EXERCISE DIRECTIONS: Pictures stay out of the copy, which must hold exactly the lines from the one containing "Hoover could make this" through the end of the material below.

SUPPLIED DATA:
● ● ● ●

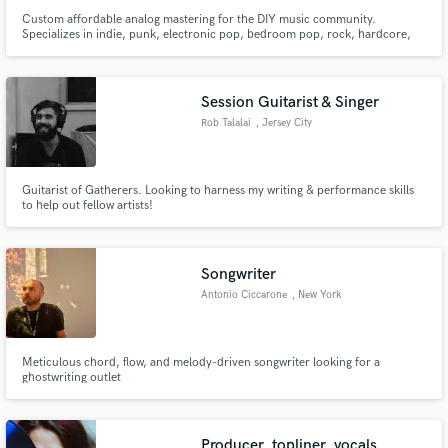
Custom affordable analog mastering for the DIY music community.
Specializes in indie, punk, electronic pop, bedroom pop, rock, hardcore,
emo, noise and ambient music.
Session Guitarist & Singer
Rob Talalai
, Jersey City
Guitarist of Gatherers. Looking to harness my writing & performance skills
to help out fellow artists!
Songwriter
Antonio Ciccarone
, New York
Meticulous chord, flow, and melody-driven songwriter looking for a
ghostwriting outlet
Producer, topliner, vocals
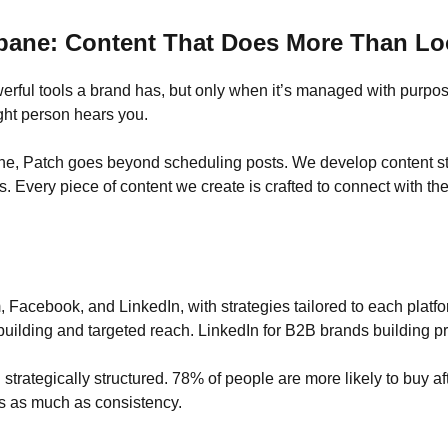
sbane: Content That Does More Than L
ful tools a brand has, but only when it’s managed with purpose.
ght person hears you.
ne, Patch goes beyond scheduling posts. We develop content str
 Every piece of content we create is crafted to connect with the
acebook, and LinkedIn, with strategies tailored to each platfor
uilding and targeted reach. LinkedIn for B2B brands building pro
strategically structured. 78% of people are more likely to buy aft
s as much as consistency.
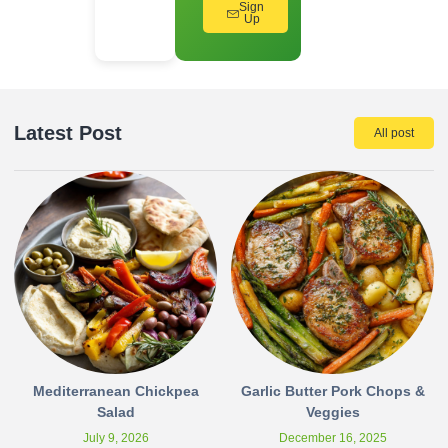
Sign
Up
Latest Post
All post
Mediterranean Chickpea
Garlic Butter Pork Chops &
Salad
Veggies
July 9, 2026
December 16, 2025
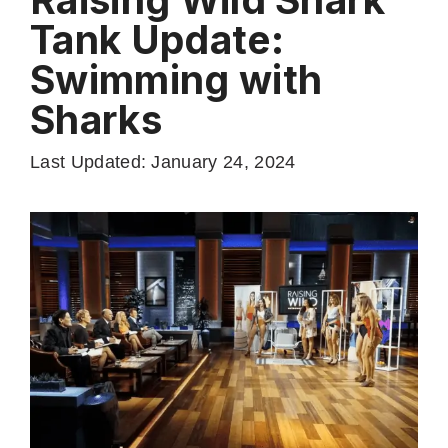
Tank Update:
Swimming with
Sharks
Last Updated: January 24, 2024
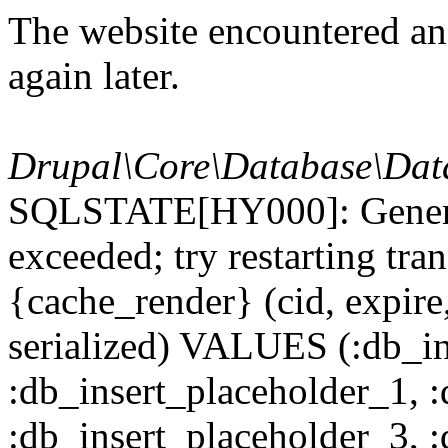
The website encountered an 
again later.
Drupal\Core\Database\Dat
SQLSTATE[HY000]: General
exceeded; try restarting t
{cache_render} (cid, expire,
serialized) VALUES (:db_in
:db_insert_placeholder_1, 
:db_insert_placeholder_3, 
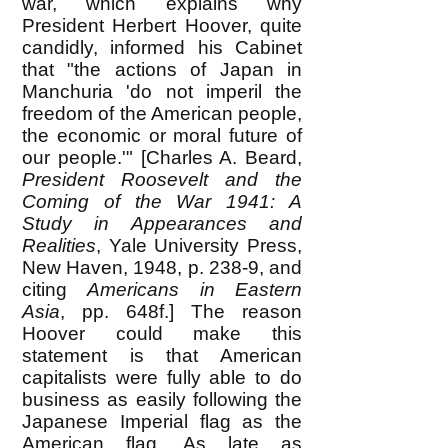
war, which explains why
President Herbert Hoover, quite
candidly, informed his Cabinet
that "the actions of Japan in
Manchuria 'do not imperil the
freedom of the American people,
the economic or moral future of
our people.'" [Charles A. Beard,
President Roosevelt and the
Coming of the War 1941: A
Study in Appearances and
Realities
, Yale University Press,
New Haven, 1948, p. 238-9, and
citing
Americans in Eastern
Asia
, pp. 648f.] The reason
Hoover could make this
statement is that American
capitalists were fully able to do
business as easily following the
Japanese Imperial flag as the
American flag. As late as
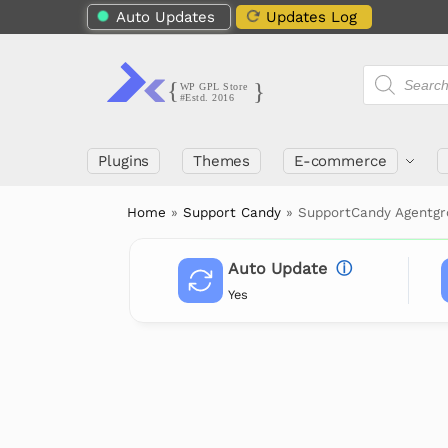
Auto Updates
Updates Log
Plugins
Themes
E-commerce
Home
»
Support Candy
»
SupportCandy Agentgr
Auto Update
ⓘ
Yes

● ● ● ●

EXERCISE SOLUTION:
Hoover could make this
statement is that American
capitalists were fully able to do
business as easily following the
Japanese Imperial flag as the
American flag. As late as
Auto Updates
Updates Log
Plugins
Themes
E-commerce
Home
»
Support Candy
»
SupportCandy Agentgr
Auto Update
ⓘ
Yes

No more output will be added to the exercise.